EXERCISE DIRECTIONS: Retype the line with "Фармкомпании вошли в тройку лидеров по числу" in it, then each line after it to the end of the data, word for word.

DATA SUPPLIED:
★ ★ ★ ★ ★

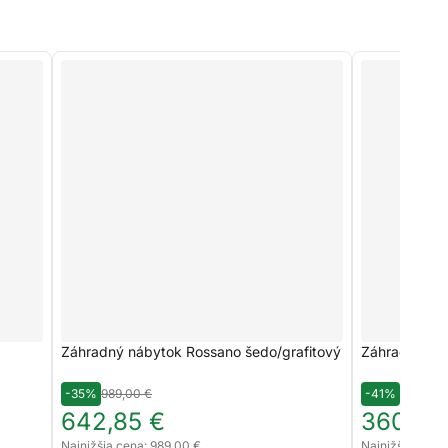
Záhradný nábytok Rossano šedo/grafitový
Záhradný ná
-35%
989,00 €
-41%
610,00 
642,85 €
360,00
Najnižšia cena: 989,00 €
Najnižšia cena:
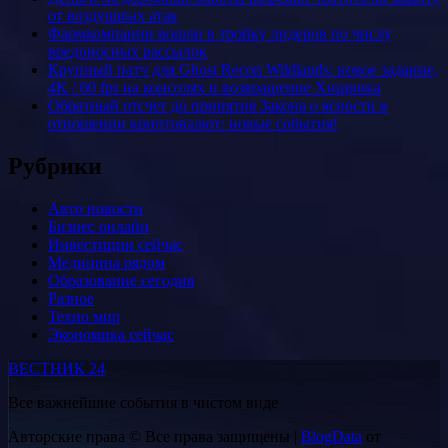
от воздушных атак
Фармкомпании вошли в тройку лидеров по числу
вредоносных рассылок
Крупный патч для Ghost Recon Wildlands: новое задание,
4K / 60 fps на консолях и возвращение Хищника
Обратный отсчет до принятия Закона о ясности в
отношении криптовалют: новые события!
Рубрики
Авто новости
Бизнес онлайн
Инвестиции сейчас
Медицина рядом
Образование сегодня
Разное
Техно мир
Экономика сейчас
ВЕСТНИК 24
Все важнейшие события в чистом виде
Авторские права © Все права защищены
|
BlogData
от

★ ★ ★ ★ ★

SOLUTION FOR THIS EXERCISE:
Фармкомпании вошли в тройку лидеров по числу
вредоносных рассылок
Крупный патч для Ghost Recon Wildlands: новое задание,
4K / 60 fps на консолях и возвращение Хищника
Обратный отсчет до принятия Закона о ясности в
отношении криптовалют: новые события!
Рубрики
Авто новости
Бизнес онлайн
Инвестиции сейчас
Медицина рядом
Образование сегодня
Разное
Техно мир
Экономика сейчас
ВЕСТНИК 24
Все важнейшие события в чистом виде
Авторские права © Все права защищены
|
BlogData
от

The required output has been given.